On April 14, 1967 a meeting was held at the Esperance RSL Hall to gauge the level of interest within the community for the formation of a brass band.
Twenty people expressed their interest, of whom nine had previous band experience and owned instruments.
At a subsequent meeting on May 5, the Esperance Citizens Band was formed with Ian Palmer as inaugural President, and Mr H.Board as Bandmaster.
Band practices were to be held each Friday night. During the ensuing year, practices were attended by around 14 players, and some 20 school students received lessons from band members.
However the availability of instruments was proving a problem as many of those owned by members proved to be not appropriate for band use, and an approach was made to the Esperance Shire Council for assistance. In September 1968, Council agreed to this request and tenders for the supply of instruments were called.
This was to be the first of many instances of valuable support provided to the Band by the Shire.
It’s of interest that the price of a cornet at that time was $78 (currently $3,400) and a tuba was $418 (now $13,800).
During these early years, the band utilised a variety of local halls and facilities as practice venues.
In 1978, the Shire proposed to include the construction of a dedicated band room as part of planned renovations to the Agricultural Hall, subject to the band contributing to the cost.
The following year the Band was able to move into the new facility which continues to be its home today. In 2000, the name of the Band was amended to Esperance Brass Band.
Over the years the Band has continued to perform at many community events, with the annual ANZAC parade and service always a highlight.
Other regular appearances have included Christmas carols throughout the region, Esperance Show, Condingup Fair, Blessing of the Fleet and the Esperance Music Festival to name just a few.
Over the years, many musicians have filled the ranks (or occupied chairs) of the Band, developing their musical skills and contributing to performances.
Many school students have enriched their musical education by playing alongside experienced players, and gone on to become accomplished musicians locally and elsewhere.

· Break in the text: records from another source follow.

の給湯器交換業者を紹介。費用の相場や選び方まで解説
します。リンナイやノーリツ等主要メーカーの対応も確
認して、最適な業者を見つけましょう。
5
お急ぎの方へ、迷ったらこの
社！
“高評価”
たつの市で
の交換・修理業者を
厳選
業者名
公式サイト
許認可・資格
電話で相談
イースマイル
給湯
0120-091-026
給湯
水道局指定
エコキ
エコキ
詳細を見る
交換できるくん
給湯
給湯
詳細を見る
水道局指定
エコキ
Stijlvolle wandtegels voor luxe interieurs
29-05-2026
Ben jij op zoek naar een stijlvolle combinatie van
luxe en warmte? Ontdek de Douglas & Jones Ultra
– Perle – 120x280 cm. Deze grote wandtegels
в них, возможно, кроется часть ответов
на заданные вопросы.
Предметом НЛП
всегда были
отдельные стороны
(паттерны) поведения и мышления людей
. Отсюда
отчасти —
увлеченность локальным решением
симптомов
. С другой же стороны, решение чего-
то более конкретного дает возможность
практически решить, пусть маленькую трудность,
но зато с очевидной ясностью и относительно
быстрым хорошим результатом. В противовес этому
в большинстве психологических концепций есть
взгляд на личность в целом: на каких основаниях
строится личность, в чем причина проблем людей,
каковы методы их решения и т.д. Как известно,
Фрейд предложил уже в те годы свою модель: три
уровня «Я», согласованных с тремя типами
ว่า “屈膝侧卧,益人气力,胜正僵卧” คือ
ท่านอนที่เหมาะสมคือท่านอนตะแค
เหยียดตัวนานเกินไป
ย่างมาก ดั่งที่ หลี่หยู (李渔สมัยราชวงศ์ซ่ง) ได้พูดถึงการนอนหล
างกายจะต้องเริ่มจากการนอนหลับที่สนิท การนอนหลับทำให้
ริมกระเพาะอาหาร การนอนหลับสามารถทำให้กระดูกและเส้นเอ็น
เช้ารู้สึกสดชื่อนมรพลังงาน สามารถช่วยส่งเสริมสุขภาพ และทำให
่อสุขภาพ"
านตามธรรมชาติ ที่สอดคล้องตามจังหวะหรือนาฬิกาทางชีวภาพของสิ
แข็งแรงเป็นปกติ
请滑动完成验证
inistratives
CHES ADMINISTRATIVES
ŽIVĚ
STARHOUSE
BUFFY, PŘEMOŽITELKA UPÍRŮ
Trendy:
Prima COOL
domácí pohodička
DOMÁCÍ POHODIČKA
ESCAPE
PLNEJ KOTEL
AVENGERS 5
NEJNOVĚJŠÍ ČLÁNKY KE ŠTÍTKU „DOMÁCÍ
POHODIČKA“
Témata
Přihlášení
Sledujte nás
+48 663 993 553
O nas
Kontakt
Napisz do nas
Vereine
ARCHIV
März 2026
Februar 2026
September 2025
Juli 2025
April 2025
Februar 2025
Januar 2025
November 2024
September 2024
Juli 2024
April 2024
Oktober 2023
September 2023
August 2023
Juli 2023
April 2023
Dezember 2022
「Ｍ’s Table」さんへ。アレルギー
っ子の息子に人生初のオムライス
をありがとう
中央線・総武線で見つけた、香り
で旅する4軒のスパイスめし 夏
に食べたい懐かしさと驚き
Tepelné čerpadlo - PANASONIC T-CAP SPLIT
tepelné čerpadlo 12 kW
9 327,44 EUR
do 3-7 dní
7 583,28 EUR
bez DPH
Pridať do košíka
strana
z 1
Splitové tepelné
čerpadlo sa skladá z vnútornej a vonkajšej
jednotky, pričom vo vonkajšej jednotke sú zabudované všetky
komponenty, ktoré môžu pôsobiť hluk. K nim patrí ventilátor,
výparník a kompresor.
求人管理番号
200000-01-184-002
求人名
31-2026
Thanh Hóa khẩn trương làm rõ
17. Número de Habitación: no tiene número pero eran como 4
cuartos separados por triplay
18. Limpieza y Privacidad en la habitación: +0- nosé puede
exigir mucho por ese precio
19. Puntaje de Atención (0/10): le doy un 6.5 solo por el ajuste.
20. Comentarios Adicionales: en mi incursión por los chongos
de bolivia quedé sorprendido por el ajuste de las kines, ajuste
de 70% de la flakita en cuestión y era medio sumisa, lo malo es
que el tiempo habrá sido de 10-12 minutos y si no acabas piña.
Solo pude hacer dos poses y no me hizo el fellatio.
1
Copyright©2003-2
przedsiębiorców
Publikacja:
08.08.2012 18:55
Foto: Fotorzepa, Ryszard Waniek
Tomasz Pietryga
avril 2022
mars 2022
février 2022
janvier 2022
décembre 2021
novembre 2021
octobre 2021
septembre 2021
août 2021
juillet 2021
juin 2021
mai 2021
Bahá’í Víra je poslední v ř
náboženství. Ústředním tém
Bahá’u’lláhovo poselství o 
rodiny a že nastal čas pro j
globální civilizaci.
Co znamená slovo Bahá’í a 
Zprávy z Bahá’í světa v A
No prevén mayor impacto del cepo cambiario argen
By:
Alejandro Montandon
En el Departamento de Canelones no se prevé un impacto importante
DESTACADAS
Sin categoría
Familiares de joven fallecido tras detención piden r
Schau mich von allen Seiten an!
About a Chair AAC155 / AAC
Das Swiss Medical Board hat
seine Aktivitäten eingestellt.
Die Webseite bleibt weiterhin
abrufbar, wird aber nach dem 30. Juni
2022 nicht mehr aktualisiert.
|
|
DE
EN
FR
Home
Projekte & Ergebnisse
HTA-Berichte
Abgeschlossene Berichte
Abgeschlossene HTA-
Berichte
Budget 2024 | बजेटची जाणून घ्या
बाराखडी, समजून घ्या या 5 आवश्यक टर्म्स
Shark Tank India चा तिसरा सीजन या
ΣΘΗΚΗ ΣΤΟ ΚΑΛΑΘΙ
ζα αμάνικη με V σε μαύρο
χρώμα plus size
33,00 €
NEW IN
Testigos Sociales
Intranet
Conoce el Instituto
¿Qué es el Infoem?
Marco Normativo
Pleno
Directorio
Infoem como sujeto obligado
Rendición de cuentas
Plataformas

Esperance is the smallest community in Western Australia to have a functioning brass band, and may even be the smallest in Australia – a tribute to the dedication of band members and the support of the local community.
This year marks the 50th anniversary of the formation of the band.
To mark the occasion, the Band is holding a 50th birthday concert at the Esperance Civic Centre this coming September 24 at 2:30 pm.
The program will feature many new additions to the Band’s repertoire which members have been rehearsing especially for the occasion.
Tickets, which are a bargain at $10 for adults, $5 seniors/concession, and children 12 and under admitted free, will be available at the door.